[Study text]

=====

Æ konusuna gelince; r'den önceki e harflerinin Türkçe'de æ'ye dönüştüğünü düşünüyorum hala. Mesela okulumdaki bir öğretmen r'den önceki e'leri açmıyor, "yeter" dediğinde ilk e'yle ikincisini aynı şekilde söylüyor, gerisi gülme krizi. 
Avusturya Almancasında da kelimelere (mesela lernen) bakarsanız onların da kapalı e ile söylediklerini ve Türkçeye ne kadar zıt olduğunu görürsünüz.


----------



## Rallino

*There is general rule for when and how to pronunce each e.*

Most e's are closed apart from the rule below:

In the same syllable, if the e is follwed by: *r*,* l*, *m* or *n*. The "e" is open.

Ex:

*Sen*, the "e" is followed by "n", therefore pronunced: sæn.

Let's make it accusative:

Seni, the syllables are: Se-ni, the "e" is *not* follwed by an "n" in the same syllable. Thus: closed.

=====

[Required work]
#1 From the entries, put every line between the one holding "2026.01.23 Fri" and the one holding "2026/08/30 (日)", inclusive, into a JSON list of strings with one string per line.
#2 Continue the forum post on how to pronounce the Turkish letter e from where it stops.

[Data for this exercise]
=====

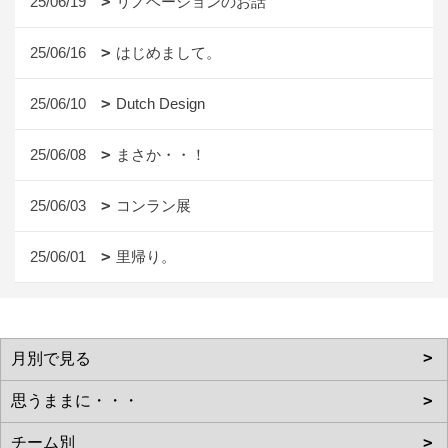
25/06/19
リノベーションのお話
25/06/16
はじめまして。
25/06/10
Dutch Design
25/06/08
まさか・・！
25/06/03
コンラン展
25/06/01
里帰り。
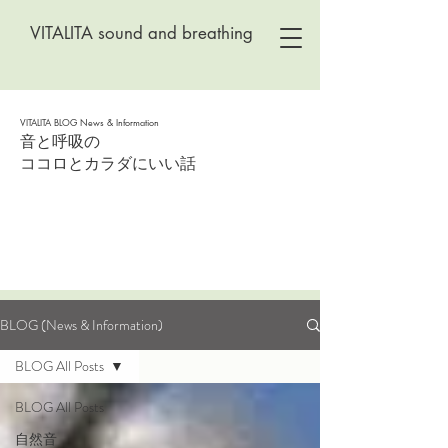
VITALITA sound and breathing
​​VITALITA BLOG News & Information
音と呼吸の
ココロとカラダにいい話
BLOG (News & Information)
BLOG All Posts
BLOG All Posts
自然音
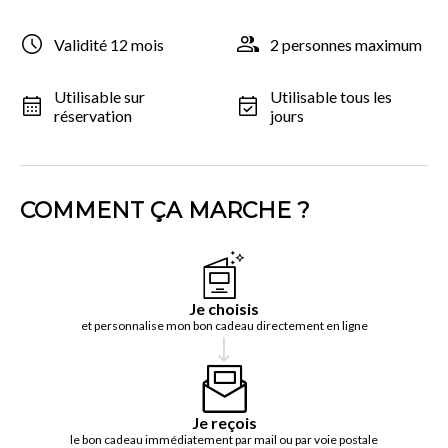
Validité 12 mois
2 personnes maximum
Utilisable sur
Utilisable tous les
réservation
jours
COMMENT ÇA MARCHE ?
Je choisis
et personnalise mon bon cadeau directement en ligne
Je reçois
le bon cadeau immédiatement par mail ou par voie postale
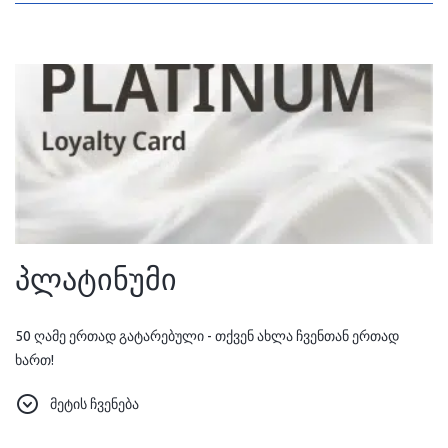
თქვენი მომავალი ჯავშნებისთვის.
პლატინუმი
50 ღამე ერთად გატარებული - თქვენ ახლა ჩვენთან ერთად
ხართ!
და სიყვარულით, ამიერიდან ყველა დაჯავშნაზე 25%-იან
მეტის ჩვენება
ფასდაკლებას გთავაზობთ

=====

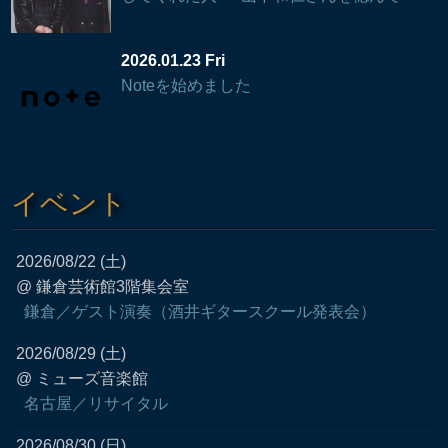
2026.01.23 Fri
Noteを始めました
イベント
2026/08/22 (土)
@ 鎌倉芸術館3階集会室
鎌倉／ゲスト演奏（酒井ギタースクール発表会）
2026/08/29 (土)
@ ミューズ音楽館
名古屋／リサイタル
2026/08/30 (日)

=====

[Answers provided]
#1
[
  "2026.01.23 Fri",
  "Noteを始めました",
  "イベント",
  "2026/08/22 (土)",
  "@ 鎌倉芸術館3階集会室",
  "鎌倉／ゲスト演奏（酒井ギタースクール発表会）",
  "2026/08/29 (土)",
  "@ ミューズ音楽館",
  "名古屋／リサイタル",
  "2026/08/30 (日)"
]

#2
There are a few exceptions of course. For instance the word "renk" is pronunced with a closed n, although it is follwed by an "n". But I'm guessing this rule can still help you out.


----------



## Arabus

Thanks. So this is a combination of the rules Serafim and Black4blue mentioned.

I can't say anything about _renk_, but one thing that comes to mind is that the n in this case may be velar rather than frontal. Also _renk _is double-closed. I don't know which is the reason.


----------



## yavuzotar

There is one closed 'e' and another open 'e' in Turkish.

The 'e' in 'erik' is a closed one, but the first 'e' in 'ertesi' is an open one.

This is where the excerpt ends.